*GIVEN RECORDS*:
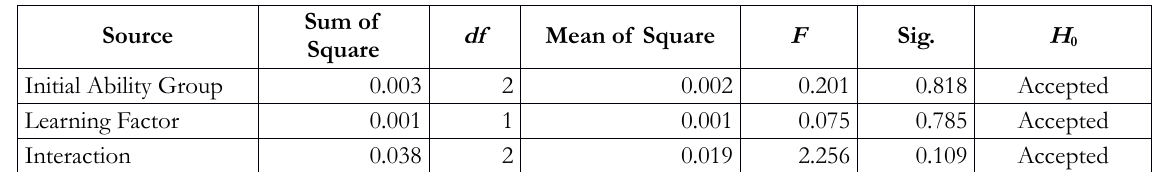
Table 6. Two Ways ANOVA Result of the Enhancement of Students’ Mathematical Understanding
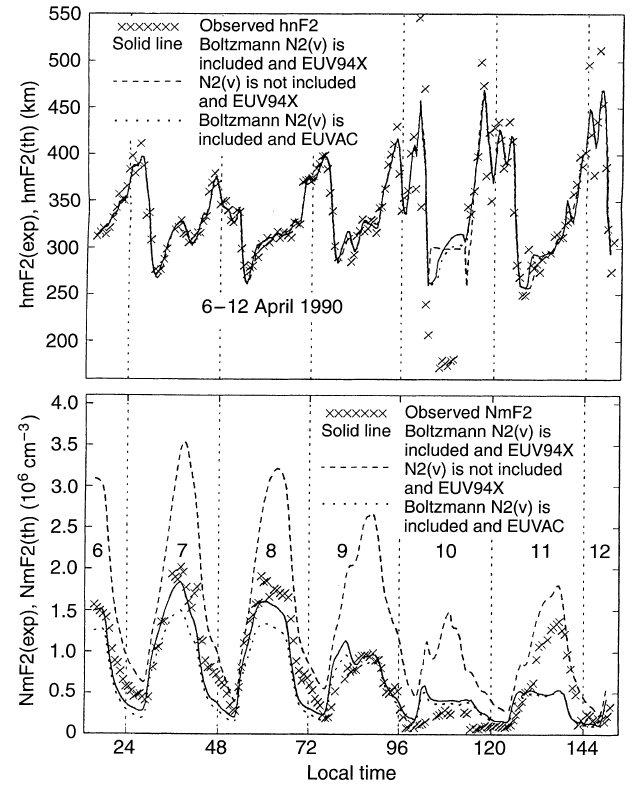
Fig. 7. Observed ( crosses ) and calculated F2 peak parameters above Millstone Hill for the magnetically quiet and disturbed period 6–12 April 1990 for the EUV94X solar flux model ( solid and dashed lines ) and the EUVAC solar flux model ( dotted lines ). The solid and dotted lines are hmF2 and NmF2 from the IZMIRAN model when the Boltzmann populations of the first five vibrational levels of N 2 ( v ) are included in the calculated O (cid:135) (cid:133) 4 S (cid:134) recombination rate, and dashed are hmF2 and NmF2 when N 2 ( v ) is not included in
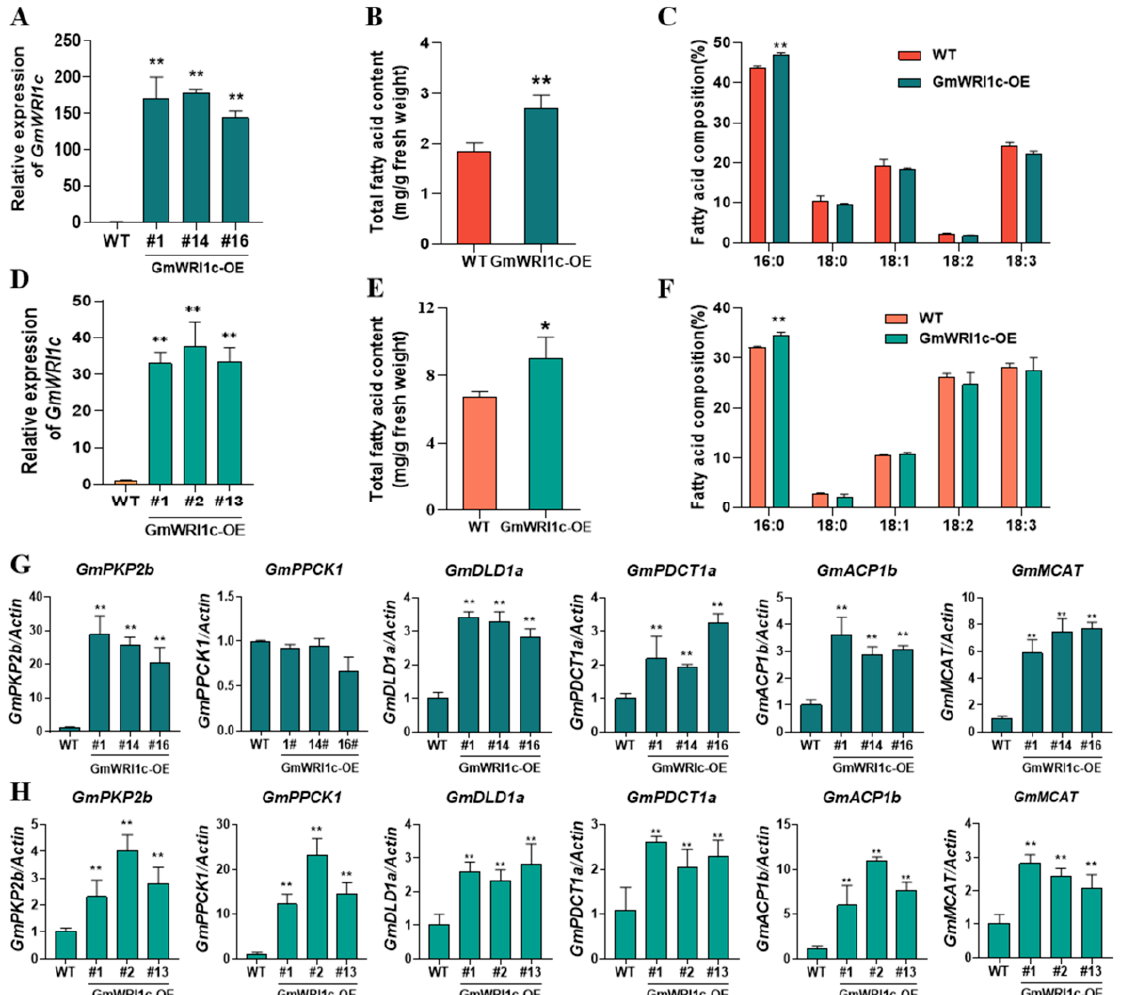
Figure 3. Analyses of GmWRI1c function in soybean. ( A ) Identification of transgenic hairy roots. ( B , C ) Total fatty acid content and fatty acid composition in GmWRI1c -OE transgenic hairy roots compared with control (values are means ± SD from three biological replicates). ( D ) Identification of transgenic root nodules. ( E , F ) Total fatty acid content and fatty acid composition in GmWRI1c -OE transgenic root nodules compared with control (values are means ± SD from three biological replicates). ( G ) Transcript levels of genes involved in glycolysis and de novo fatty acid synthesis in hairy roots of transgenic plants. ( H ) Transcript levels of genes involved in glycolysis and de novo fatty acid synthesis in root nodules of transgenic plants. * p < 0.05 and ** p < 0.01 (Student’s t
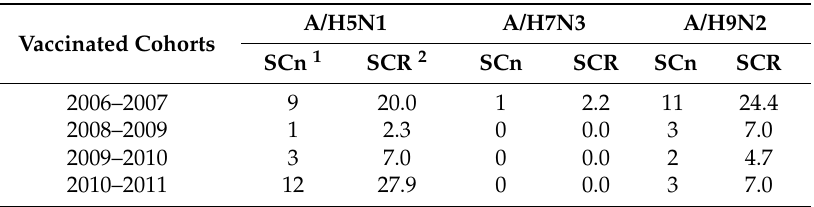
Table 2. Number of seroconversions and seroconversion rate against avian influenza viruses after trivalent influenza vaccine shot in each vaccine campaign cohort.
---
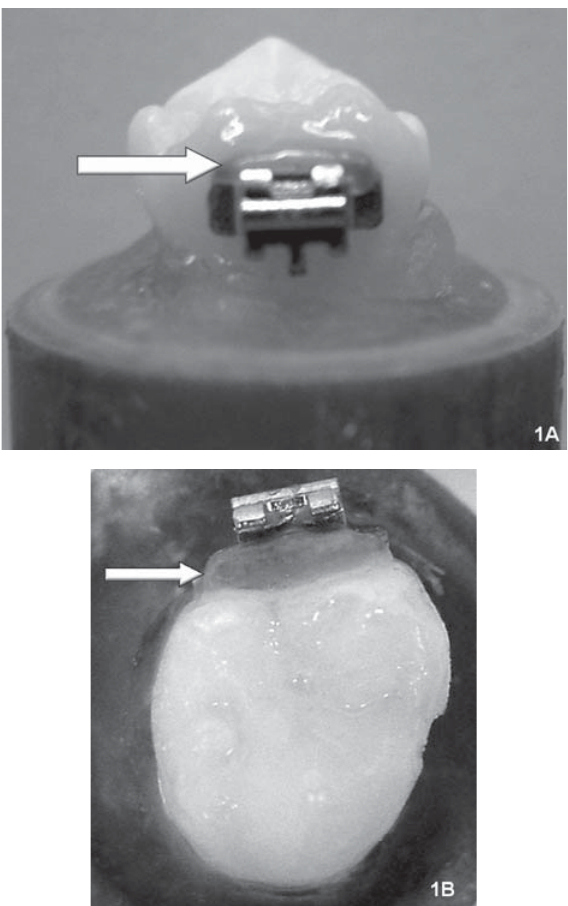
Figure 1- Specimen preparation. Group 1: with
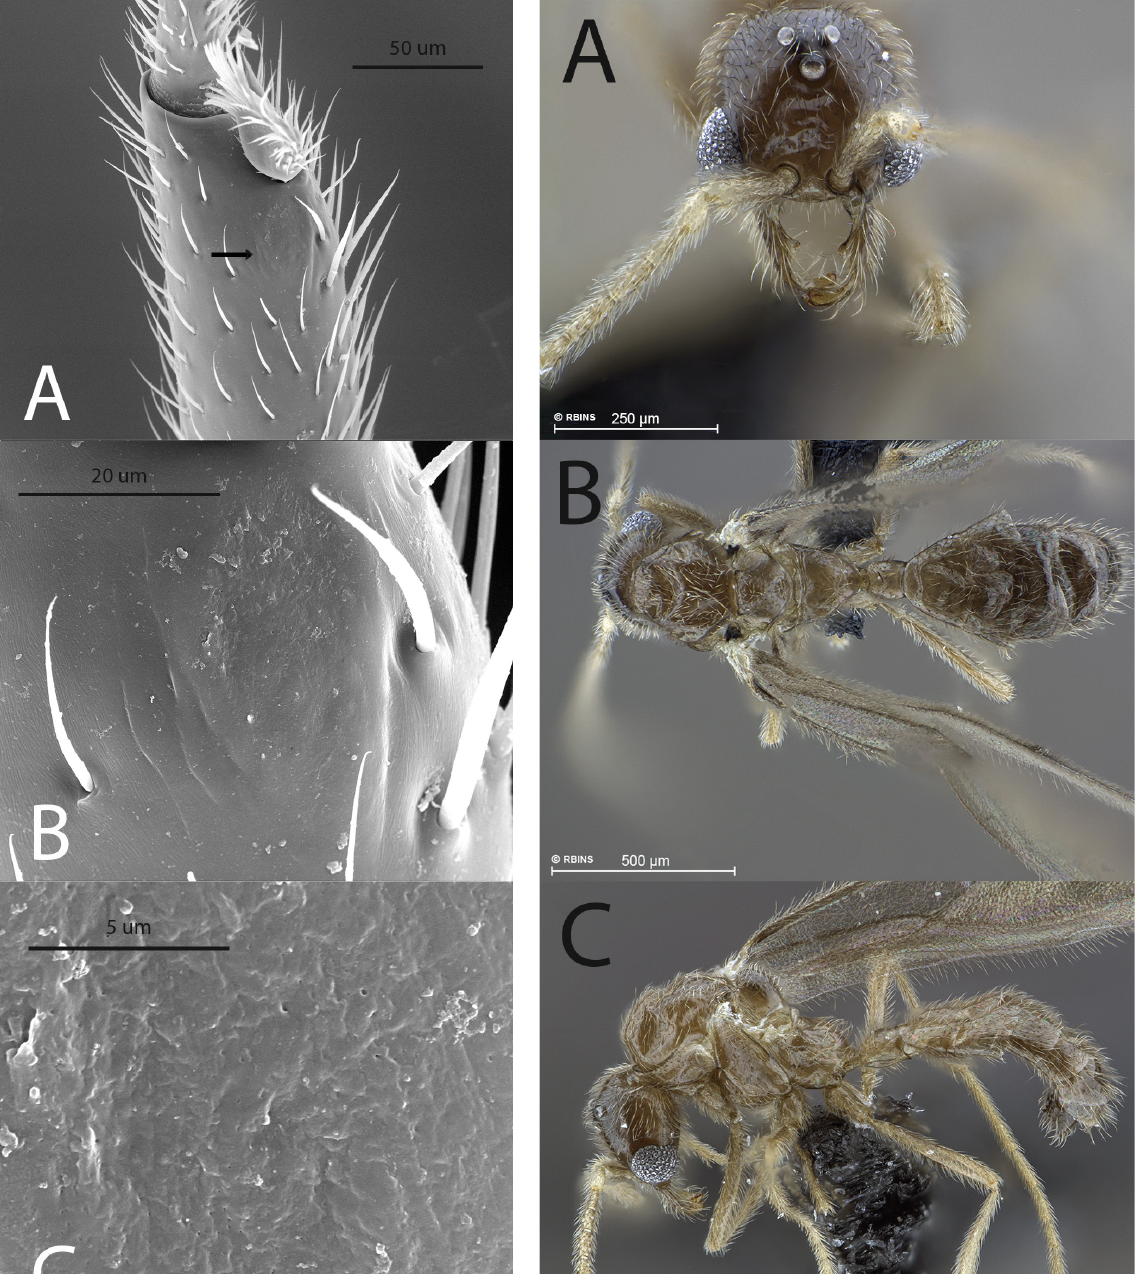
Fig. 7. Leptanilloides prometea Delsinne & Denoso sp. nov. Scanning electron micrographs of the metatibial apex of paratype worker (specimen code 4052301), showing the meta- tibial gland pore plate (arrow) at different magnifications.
---
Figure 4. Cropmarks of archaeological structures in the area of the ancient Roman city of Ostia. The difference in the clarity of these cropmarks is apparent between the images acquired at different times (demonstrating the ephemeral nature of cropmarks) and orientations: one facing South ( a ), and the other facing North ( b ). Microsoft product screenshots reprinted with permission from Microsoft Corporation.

*WHAT IS NEEDED*: Everything above from the line containing "Figure 3. Analyses" down to the line containing "Table 2. Number" is to be duplicated exactly, both lines included, and the pictures are to be omitted.

*WRITTEN RESPONSE*:
Figure 3. Analyses of GmWRI1c function in soybean. ( A ) Identification of transgenic hairy roots. ( B , C ) Total fatty acid content and fatty acid composition in GmWRI1c -OE transgenic hairy roots compared with control (values are means ± SD from three biological replicates). ( D ) Identification of transgenic root nodules. ( E , F ) Total fatty acid content and fatty acid composition in GmWRI1c -OE transgenic root nodules compared with control (values are means ± SD from three biological replicates). ( G ) Transcript levels of genes involved in glycolysis and de novo fatty acid synthesis in hairy roots of transgenic plants. ( H ) Transcript levels of genes involved in glycolysis and de novo fatty acid synthesis in root nodules of transgenic plants. * p < 0.05 and ** p < 0.01 (Student’s t
Table 2. Number of seroconversions and seroconversion rate against avian influenza viruses after trivalent influenza vaccine shot in each vaccine campaign cohort.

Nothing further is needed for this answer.